**What you need to do:**
Reproduce every one of the following entries word for word, leaving the pictures out.

-- Entries shown follows --

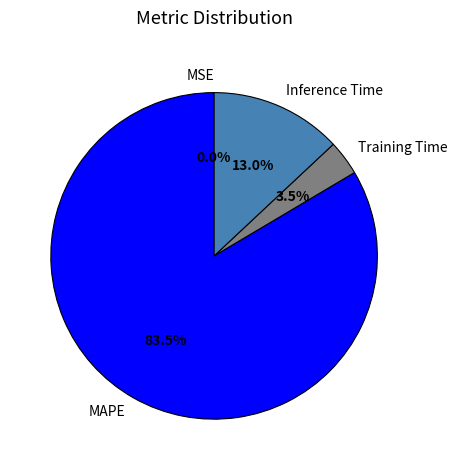

Which slice is the largest?

MAPE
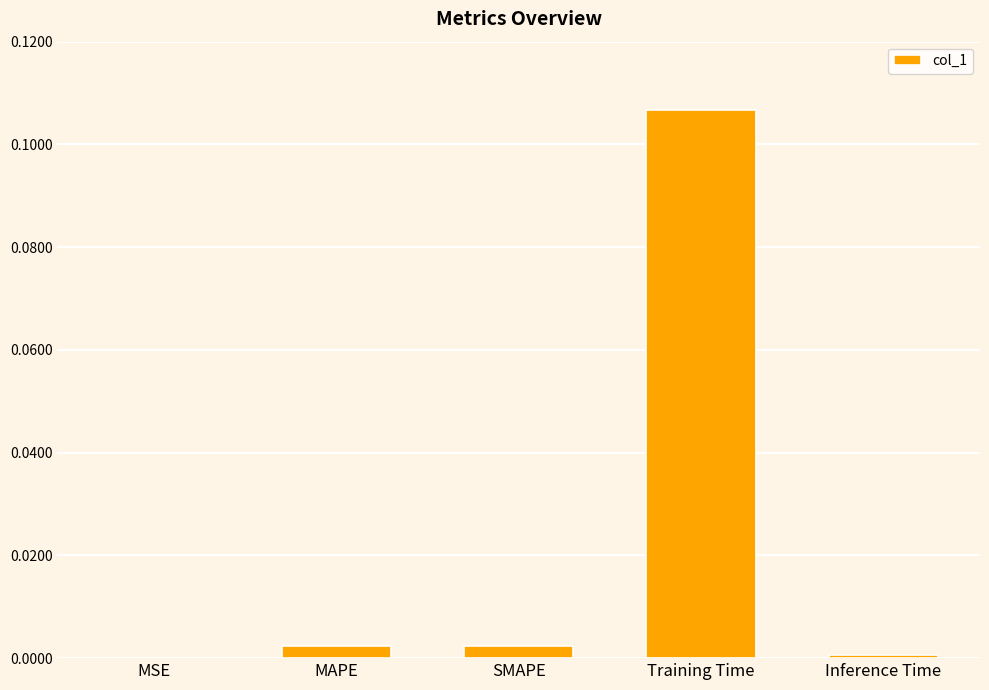

Between SMAPE and Training Time, which is larger?

Training Time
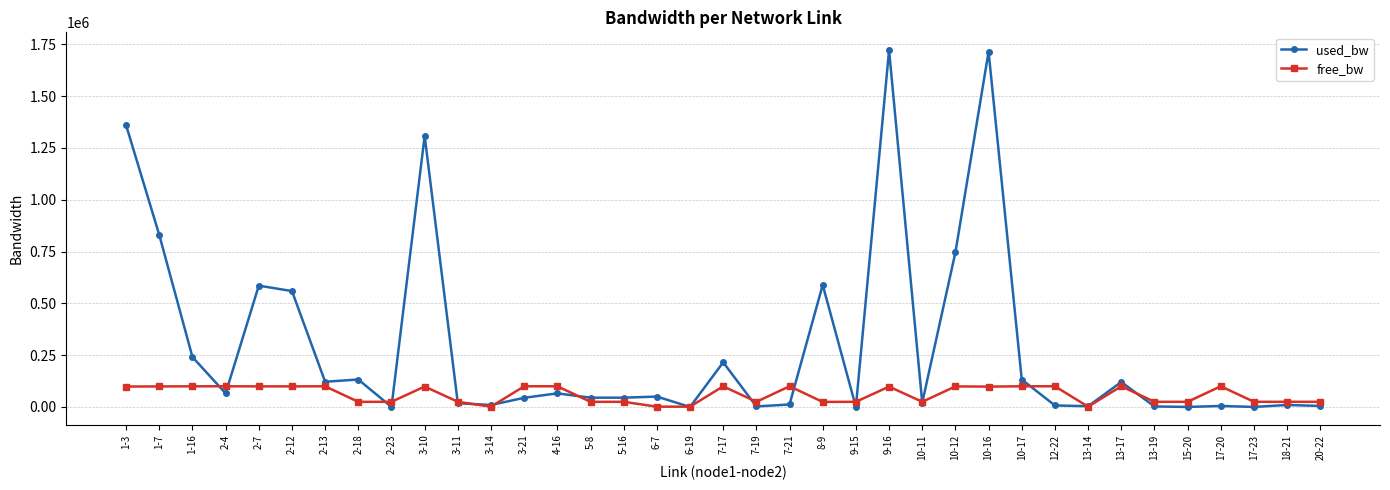

Which series has the largest total across all categories?

used_bw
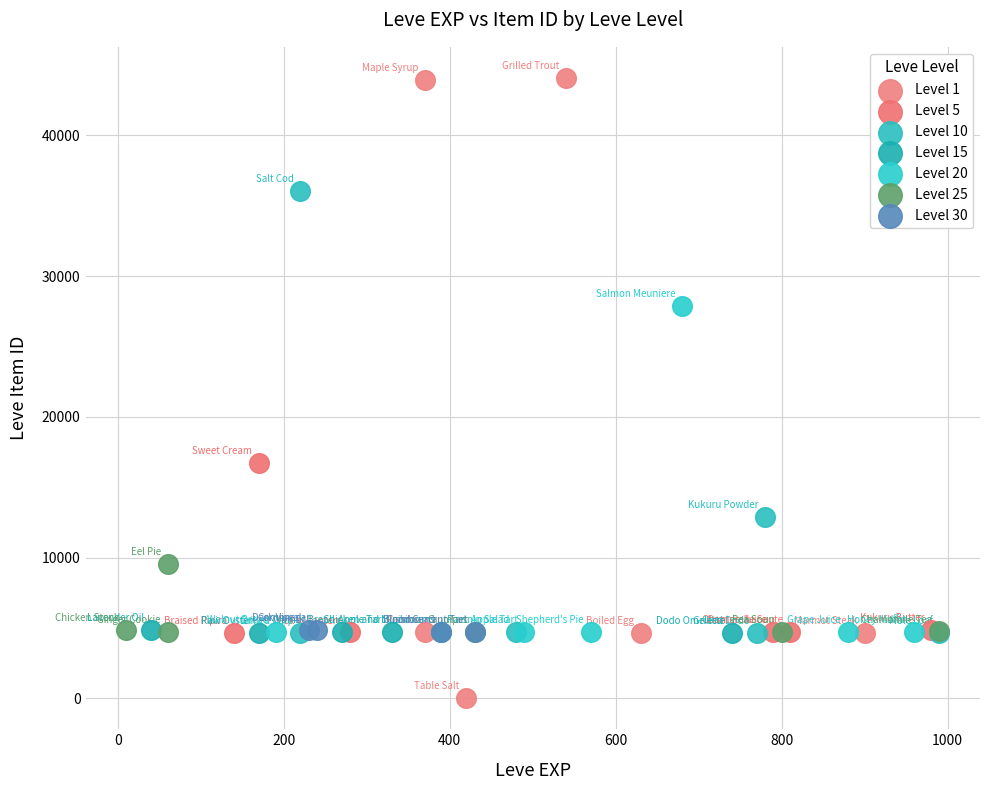

Which series contains the lowest Y value?

Level 1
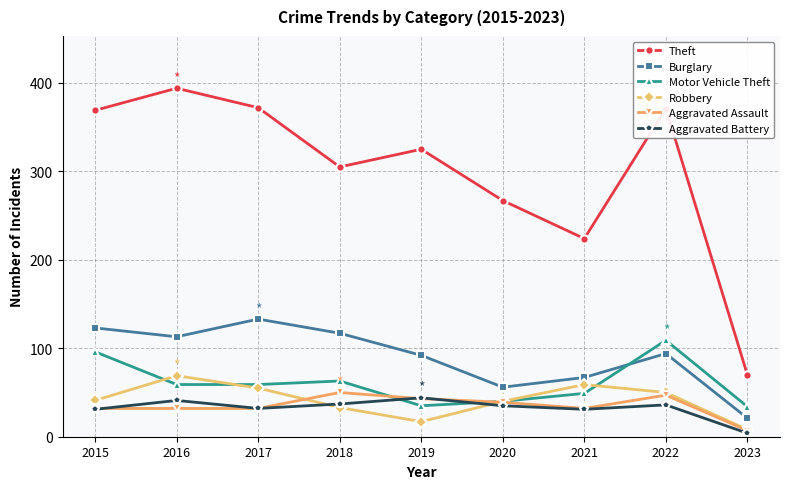

What is the total value across all series at 2023?

144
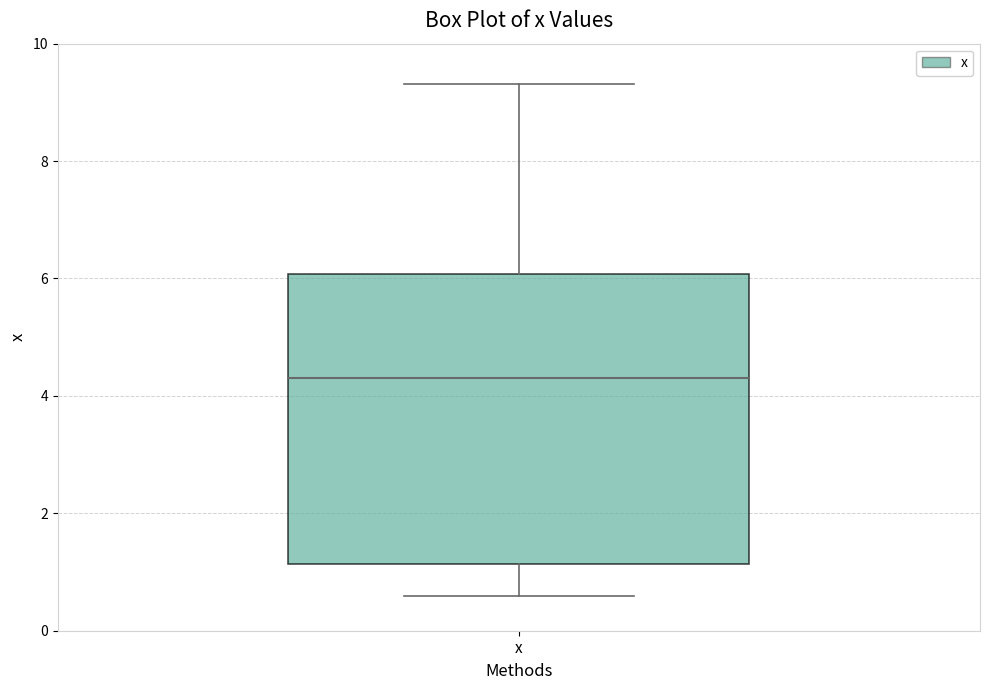

Read this box plot against the y-axis: the position of the median line, the range covered by the box, and the ends of both whiskers. The values are not printed on the chart, so give them approximately, as read against the axis.

median 4.2, box 1.2 to 6.0, whiskers 0.6 to 9.4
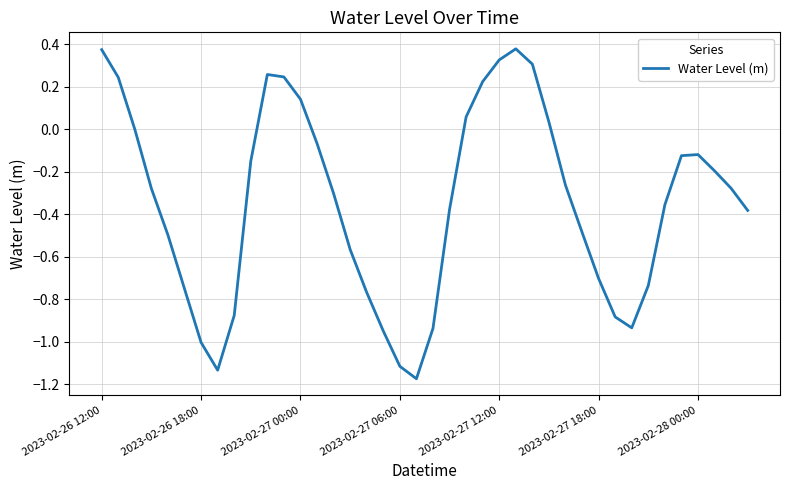

Does the chart display data point markers on the line(s)?

No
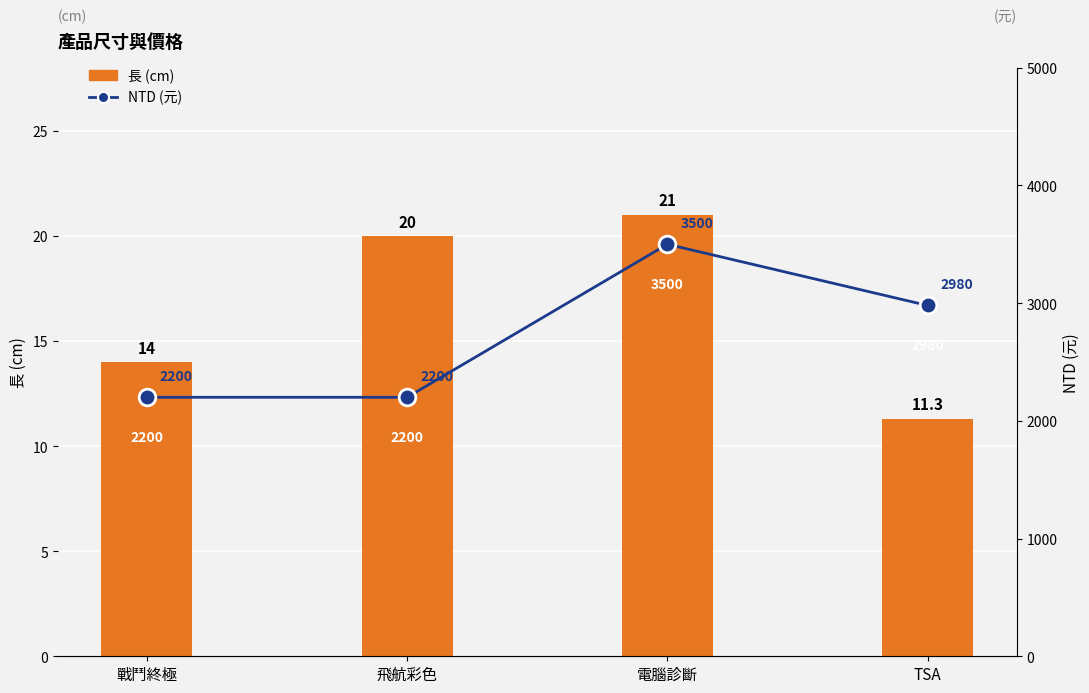

What position from the left is 電腦診斷?

3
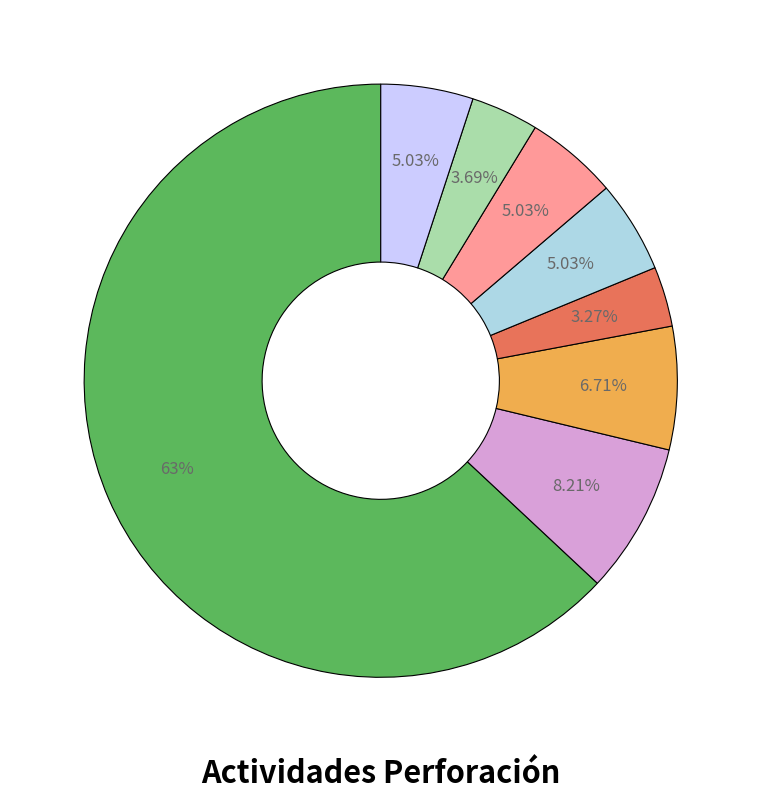

Count the number of slices in the pie.

8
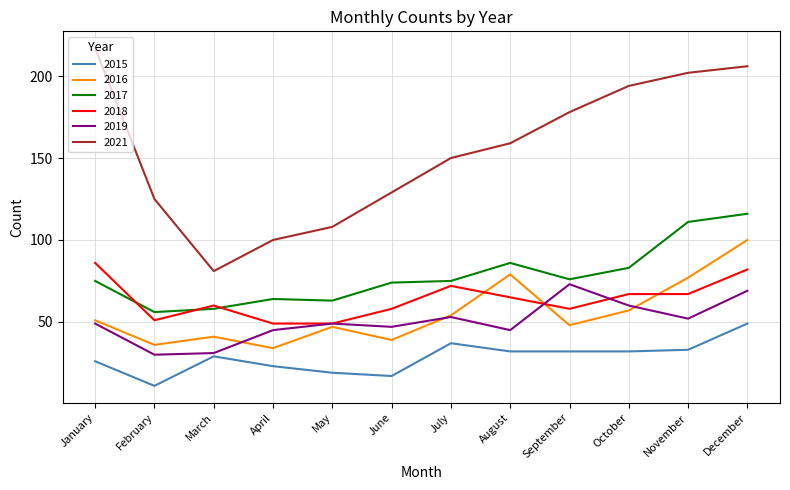

The 2015 series shows 23 at April. True or false?

True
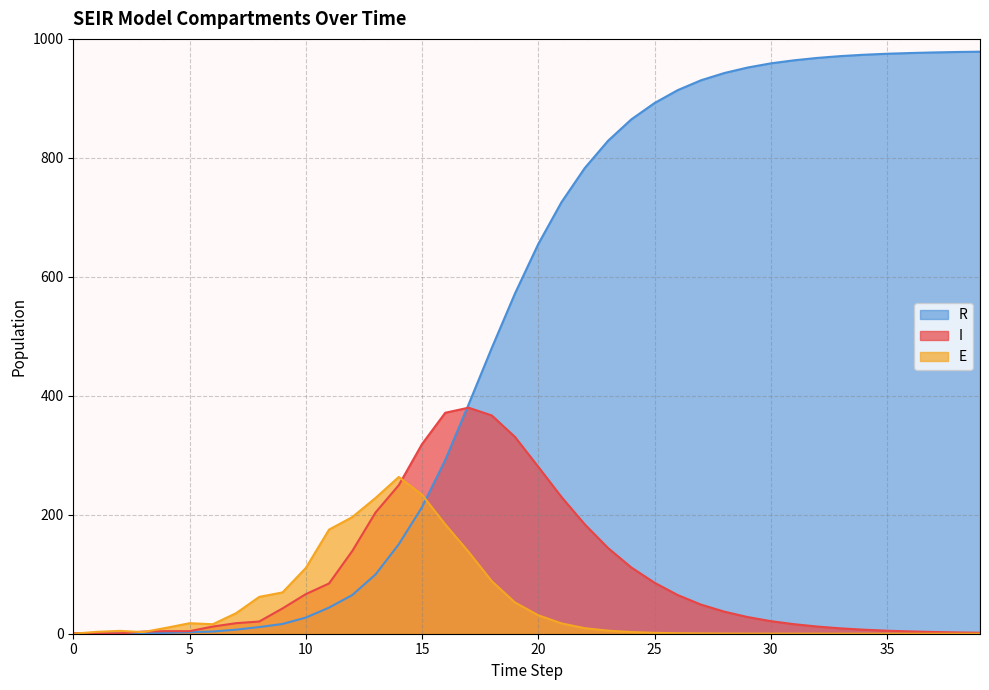

Which series has the largest range (max minus min)?

R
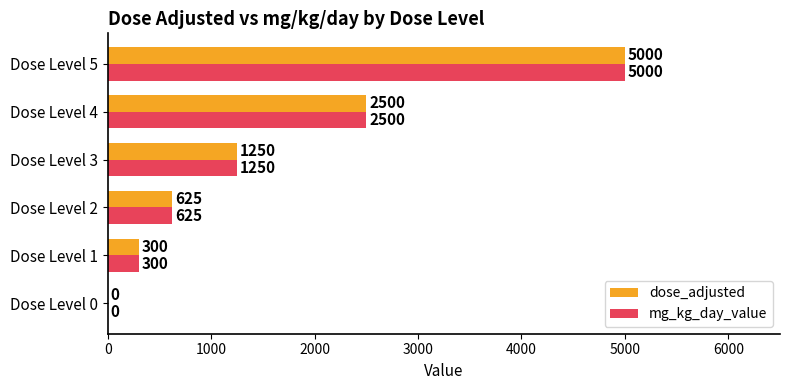

At which category is the sum across all series the highest?

Dose Level 5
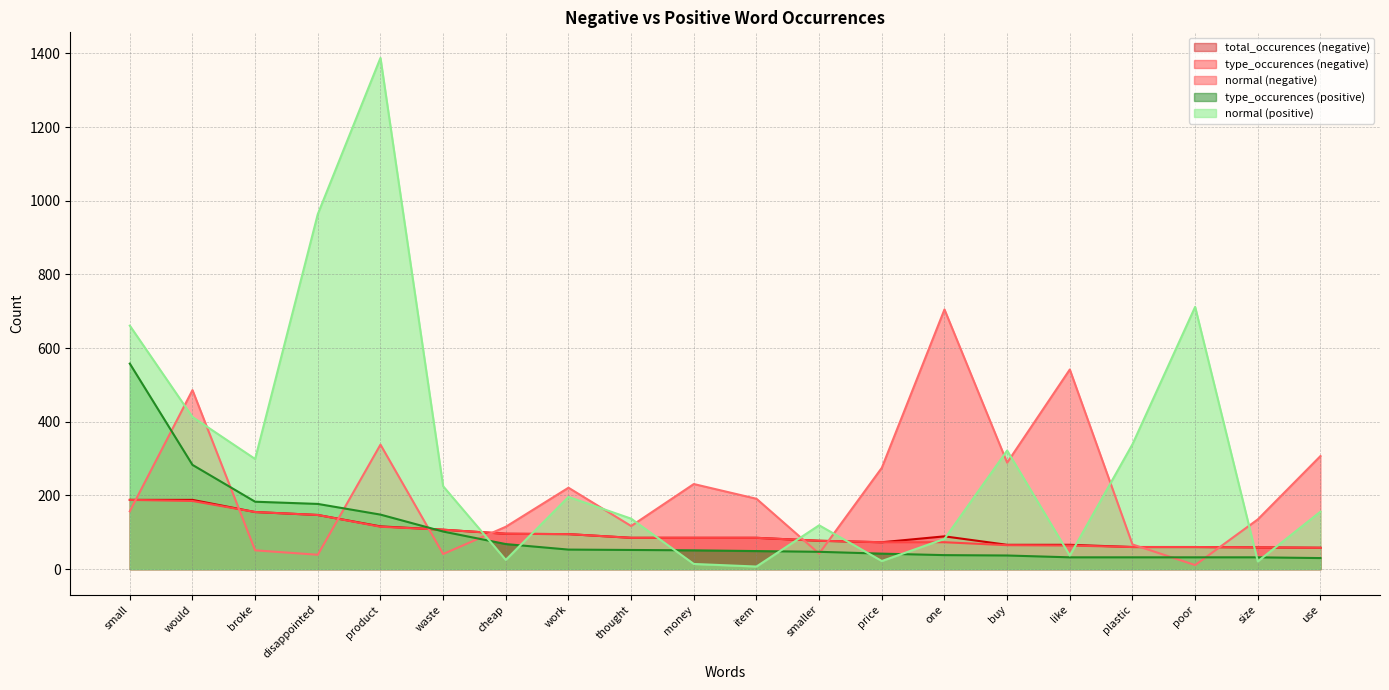

How many values in the total_occurences (negative) series are below 85?

8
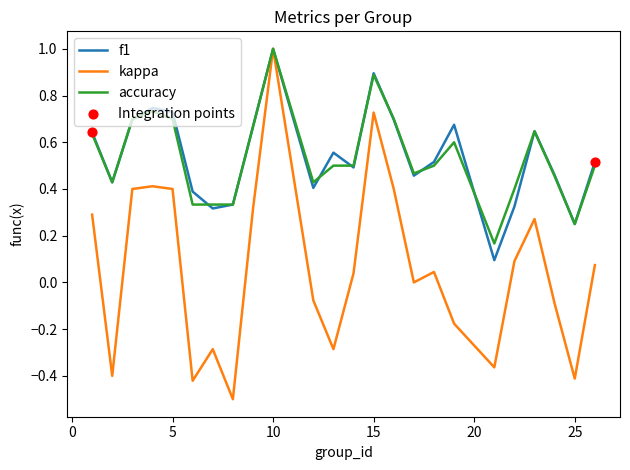

Which series has the largest range (max minus min)?

kappa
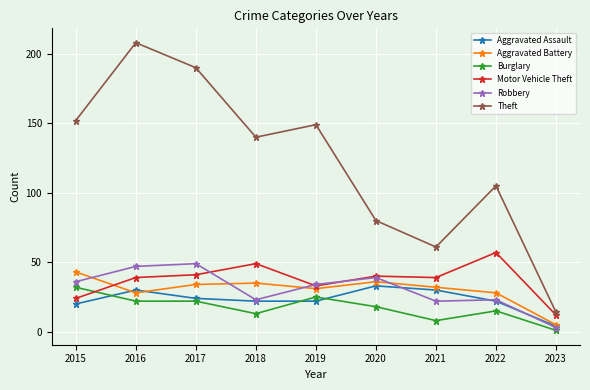

Which category has the highest value in the Robbery series?

2017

-- Entries shown concluded --

**Finished task:**
Which slice is the largest?

MAPE

Between SMAPE and Training Time, which is larger?

Training Time

Which series has the largest total across all categories?

used_bw

Which series contains the lowest Y value?

Level 1

What is the total value across all series at 2023?

144

Read this box plot against the y-axis: the position of the median line, the range covered by the box, and the ends of both whiskers. The values are not printed on the chart, so give them approximately, as read against the axis.

median 4.2, box 1.2 to 6.0, whiskers 0.6 to 9.4

Does the chart display data point markers on the line(s)?

No

What position from the left is 電腦診斷?

3

Count the number of slices in the pie.

8

The 2015 series shows 23 at April. True or false?

True

Which series has the largest range (max minus min)?

R

At which category is the sum across all series the highest?

Dose Level 5

How many values in the total_occurences (negative) series are below 85?

8

Which series has the largest range (max minus min)?

kappa

Which category has the highest value in the Robbery series?

2017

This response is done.